Out here at the farm, my preferred office, the porch, has a cool breeze all day, when we can find the time to sit for a second. Pretty weather brings tour groups of all sorts, from busloads of high schoolers to Sunday school classes. (To that end, if you want your group to visit us at the farm, give us a call at 478-454-4029.) I often say that I get the fun gigs here at Andalusia, and tour groups are invariably a hoot, even if the attendees haven’t read much of the fiction; there is, after all, a lot to talk about out here. That recent group of 10th graders looked at me with jaws agape when I told them just what had happened in the hayloft in “Good Country People” and just what the tractor ended up doing in “The Displaced Person.” I like to think that look is what Flannery had in mind when she wrote of having to shock folks in order to get her vision across in “The Fiction Writer and His Country.”

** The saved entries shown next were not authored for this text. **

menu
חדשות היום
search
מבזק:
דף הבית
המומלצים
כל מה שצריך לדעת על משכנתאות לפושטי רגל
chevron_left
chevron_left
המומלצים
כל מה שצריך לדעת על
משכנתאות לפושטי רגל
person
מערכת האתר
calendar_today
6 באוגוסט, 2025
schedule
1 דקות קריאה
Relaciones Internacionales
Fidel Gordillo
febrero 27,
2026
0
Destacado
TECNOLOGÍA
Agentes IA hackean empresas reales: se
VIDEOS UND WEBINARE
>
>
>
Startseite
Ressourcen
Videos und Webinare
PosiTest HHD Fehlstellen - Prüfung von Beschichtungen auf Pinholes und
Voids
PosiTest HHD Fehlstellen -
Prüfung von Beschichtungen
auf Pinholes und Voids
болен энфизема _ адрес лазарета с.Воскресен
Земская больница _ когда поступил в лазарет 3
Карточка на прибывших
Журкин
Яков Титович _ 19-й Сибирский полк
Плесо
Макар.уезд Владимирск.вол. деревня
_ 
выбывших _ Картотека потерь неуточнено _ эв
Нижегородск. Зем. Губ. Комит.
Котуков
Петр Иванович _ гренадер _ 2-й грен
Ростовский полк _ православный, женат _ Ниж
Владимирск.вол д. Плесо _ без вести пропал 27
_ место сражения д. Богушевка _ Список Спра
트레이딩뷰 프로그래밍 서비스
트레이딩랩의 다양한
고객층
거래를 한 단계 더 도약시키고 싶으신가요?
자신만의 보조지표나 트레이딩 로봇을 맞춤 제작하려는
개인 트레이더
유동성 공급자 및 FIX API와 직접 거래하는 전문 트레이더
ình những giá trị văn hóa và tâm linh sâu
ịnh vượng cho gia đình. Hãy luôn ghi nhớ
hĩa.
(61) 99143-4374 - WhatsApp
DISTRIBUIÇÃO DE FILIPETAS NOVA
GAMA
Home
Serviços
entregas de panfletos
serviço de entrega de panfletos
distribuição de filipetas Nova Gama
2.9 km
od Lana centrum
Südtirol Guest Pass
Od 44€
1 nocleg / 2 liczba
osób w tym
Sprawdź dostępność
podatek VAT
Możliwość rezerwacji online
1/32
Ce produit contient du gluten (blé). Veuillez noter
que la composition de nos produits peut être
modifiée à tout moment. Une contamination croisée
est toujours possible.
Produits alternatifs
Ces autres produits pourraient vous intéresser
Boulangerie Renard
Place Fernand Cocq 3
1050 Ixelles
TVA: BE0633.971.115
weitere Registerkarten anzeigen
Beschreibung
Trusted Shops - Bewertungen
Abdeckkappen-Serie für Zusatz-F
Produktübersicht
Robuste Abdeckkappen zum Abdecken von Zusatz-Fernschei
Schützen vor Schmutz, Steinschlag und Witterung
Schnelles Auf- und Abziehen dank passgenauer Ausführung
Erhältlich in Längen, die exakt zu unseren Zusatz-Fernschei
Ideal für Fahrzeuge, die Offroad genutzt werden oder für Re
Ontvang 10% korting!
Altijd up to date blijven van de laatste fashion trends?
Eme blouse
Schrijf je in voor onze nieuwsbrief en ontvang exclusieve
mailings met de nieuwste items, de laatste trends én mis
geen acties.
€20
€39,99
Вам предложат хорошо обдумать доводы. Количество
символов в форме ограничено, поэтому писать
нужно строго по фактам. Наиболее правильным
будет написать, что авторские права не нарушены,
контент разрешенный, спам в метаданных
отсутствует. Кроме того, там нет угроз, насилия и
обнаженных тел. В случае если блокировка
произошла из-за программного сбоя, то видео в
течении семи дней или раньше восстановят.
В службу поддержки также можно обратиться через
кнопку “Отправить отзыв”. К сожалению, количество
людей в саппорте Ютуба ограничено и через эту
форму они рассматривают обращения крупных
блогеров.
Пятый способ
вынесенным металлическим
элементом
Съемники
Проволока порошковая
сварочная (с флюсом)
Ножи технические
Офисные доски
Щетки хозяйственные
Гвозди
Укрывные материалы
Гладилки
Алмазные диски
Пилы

The big event of the Fall will be our 12th Annual Bluegrass Festival. This will be the third Festival I’ve had the privilege to participate in as Master of Ceremonies, and I’d love to see the backyard full of folks once again. Bluegrass music is one of those art forms best enjoyed in person. Recordings are fine as far as they go, but bluegrass is the music of home, of the front porch, and so it’s a perfect fit for Andalusia. It’s stuff best enjoyed among friends and neighbors, and we’ll make some new ones on November 5 as we enjoy the sounds Good Country People (Flannery fans, of course), The Skilletlickers, and the Packway Handle Band.

Thus, the activity of the farm picks up when the temperatures go down, and I can’t say I’m opposed to meeting our guests in a less “perspirous” environment. Manley’s feathers may be put away for the season, but the property itself is just beginning to look its best. I’ll save you a chair out here in the “office”!


--Daniel Wilkinson is the Bon Vivant and a Visitor Services Assistant at Andalusia, caretaker of the 1825 Brown-Stetson-Sanford House for the Old Capital Museum, and an Instructor of English at Georgia College.